Produce as output only the lines below starting at the line with "M571,133L647,145L624,169L620,189C584,195 559,225 542,256C536,267" and continuing through the line with "M1072,231C1094,246 1106,250 1131,257", each one exactly as written.

____ Supplied information

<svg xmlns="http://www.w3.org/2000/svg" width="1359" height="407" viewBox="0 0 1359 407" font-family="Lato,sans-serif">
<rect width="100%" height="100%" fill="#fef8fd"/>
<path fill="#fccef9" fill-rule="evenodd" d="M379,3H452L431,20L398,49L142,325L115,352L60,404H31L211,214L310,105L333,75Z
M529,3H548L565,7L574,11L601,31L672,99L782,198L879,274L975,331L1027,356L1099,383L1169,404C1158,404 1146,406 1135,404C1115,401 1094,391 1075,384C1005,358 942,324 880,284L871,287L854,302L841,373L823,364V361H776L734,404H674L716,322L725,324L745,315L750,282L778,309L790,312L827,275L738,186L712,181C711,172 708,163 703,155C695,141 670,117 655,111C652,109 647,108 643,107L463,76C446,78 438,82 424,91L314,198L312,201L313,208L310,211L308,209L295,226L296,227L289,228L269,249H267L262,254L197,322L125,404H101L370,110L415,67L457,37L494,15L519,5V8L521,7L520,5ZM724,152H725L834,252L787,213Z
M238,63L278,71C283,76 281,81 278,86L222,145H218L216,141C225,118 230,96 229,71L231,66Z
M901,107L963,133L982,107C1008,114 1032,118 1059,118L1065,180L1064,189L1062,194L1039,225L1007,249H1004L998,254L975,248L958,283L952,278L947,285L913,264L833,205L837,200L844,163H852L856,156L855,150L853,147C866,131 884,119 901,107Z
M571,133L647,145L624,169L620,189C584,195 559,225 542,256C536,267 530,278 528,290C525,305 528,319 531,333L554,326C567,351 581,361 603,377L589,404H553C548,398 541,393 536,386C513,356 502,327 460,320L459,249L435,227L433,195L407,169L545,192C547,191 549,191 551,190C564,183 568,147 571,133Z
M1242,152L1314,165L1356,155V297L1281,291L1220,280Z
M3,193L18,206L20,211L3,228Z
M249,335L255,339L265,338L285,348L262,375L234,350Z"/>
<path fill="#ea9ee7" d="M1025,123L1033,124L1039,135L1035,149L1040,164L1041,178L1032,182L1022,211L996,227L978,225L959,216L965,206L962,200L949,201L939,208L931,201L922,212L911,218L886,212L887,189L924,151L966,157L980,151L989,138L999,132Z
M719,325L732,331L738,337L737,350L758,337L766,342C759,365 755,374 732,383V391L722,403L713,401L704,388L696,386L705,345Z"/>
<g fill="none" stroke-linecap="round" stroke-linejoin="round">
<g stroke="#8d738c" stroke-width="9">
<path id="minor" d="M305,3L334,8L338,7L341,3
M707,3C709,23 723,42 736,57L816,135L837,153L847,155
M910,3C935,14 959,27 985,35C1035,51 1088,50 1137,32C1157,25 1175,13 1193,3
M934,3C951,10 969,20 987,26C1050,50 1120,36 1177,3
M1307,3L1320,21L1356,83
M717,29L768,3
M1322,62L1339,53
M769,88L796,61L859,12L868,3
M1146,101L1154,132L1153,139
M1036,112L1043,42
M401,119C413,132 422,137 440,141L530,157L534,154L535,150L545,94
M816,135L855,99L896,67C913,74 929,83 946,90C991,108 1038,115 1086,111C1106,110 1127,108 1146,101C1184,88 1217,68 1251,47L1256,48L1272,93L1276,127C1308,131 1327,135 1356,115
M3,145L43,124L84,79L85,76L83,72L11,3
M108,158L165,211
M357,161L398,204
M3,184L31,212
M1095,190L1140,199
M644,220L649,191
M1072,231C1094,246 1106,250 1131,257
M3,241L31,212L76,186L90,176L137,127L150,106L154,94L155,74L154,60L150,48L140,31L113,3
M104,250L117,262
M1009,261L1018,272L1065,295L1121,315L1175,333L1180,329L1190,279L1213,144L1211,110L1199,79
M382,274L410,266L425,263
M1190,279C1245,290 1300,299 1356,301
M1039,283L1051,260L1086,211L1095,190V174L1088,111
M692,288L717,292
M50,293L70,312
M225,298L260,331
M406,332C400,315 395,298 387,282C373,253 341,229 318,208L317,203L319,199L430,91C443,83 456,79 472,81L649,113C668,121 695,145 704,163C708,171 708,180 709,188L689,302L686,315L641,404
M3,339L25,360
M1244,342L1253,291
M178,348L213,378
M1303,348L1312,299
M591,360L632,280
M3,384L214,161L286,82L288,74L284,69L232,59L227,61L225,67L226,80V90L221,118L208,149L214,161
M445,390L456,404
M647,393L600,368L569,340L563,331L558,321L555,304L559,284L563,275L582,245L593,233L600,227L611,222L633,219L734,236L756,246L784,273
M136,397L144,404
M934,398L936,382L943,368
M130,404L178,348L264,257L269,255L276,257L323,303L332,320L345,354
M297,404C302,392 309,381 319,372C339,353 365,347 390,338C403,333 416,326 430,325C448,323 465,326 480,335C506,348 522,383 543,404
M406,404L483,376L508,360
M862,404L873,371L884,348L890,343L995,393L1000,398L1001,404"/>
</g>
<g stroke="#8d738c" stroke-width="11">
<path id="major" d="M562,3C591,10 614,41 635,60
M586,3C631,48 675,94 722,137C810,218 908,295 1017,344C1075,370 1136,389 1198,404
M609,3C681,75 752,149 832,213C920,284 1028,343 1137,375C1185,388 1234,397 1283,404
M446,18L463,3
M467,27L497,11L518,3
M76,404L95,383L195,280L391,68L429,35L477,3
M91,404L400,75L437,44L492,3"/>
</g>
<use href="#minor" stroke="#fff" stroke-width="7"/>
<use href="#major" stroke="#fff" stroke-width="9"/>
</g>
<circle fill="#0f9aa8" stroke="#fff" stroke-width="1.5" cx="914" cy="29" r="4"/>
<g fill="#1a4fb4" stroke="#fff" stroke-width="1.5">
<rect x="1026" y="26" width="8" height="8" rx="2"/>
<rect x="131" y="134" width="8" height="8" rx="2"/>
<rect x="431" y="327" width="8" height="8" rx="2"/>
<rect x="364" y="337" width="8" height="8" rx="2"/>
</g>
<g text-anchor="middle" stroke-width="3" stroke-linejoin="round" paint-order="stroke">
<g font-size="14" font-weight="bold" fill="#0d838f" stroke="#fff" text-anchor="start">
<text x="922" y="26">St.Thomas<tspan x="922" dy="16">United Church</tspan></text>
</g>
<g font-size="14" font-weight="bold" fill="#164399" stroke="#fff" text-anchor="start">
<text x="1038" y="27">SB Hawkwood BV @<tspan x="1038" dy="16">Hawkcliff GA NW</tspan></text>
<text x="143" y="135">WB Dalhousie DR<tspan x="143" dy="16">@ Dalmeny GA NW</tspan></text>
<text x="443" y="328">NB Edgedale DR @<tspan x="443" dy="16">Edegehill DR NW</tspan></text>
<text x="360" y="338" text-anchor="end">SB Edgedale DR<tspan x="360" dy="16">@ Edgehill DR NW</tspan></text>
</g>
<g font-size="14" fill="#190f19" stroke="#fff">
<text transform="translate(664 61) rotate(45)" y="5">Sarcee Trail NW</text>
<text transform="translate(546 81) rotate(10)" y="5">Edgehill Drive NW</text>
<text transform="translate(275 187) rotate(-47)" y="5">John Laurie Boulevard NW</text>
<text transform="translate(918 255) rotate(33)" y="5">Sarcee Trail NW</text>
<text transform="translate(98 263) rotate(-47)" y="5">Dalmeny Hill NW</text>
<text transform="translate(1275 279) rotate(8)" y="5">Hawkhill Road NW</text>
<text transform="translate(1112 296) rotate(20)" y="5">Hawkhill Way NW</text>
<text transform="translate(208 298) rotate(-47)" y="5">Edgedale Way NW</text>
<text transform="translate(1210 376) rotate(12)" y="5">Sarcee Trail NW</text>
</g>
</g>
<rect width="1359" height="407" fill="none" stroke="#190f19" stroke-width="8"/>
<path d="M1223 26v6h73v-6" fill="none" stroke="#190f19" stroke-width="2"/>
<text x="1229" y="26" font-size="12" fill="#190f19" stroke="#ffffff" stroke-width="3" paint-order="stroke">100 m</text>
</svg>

________

> **Solution to this exercise**:
M571,133L647,145L624,169L620,189C584,195 559,225 542,256C536,267 530,278 528,290C525,305 528,319 531,333L554,326C567,351 581,361 603,377L589,404H553C548,398 541,393 536,386C513,356 502,327 460,320L459,249L435,227L433,195L407,169L545,192C547,191 549,191 551,190C564,183 568,147 571,133Z
M1242,152L1314,165L1356,155V297L1281,291L1220,280Z
M3,193L18,206L20,211L3,228Z
M249,335L255,339L265,338L285,348L262,375L234,350Z"/>
<path fill="#ea9ee7" d="M1025,123L1033,124L1039,135L1035,149L1040,164L1041,178L1032,182L1022,211L996,227L978,225L959,216L965,206L962,200L949,201L939,208L931,201L922,212L911,218L886,212L887,189L924,151L966,157L980,151L989,138L999,132Z
M719,325L732,331L738,337L737,350L758,337L766,342C759,365 755,374 732,383V391L722,403L713,401L704,388L696,386L705,345Z"/>
<g fill="none" stroke-linecap="round" stroke-linejoin="round">
<g stroke="#8d738c" stroke-width="9">
<path id="minor" d="M305,3L334,8L338,7L341,3
M707,3C709,23 723,42 736,57L816,135L837,153L847,155
M910,3C935,14 959,27 985,35C1035,51 1088,50 1137,32C1157,25 1175,13 1193,3
M934,3C951,10 969,20 987,26C1050,50 1120,36 1177,3
M1307,3L1320,21L1356,83
M717,29L768,3
M1322,62L1339,53
M769,88L796,61L859,12L868,3
M1146,101L1154,132L1153,139
M1036,112L1043,42
M401,119C413,132 422,137 440,141L530,157L534,154L535,150L545,94
M816,135L855,99L896,67C913,74 929,83 946,90C991,108 1038,115 1086,111C1106,110 1127,108 1146,101C1184,88 1217,68 1251,47L1256,48L1272,93L1276,127C1308,131 1327,135 1356,115
M3,145L43,124L84,79L85,76L83,72L11,3
M108,158L165,211
M357,161L398,204
M3,184L31,212
M1095,190L1140,199
M644,220L649,191
M1072,231C1094,246 1106,250 1131,257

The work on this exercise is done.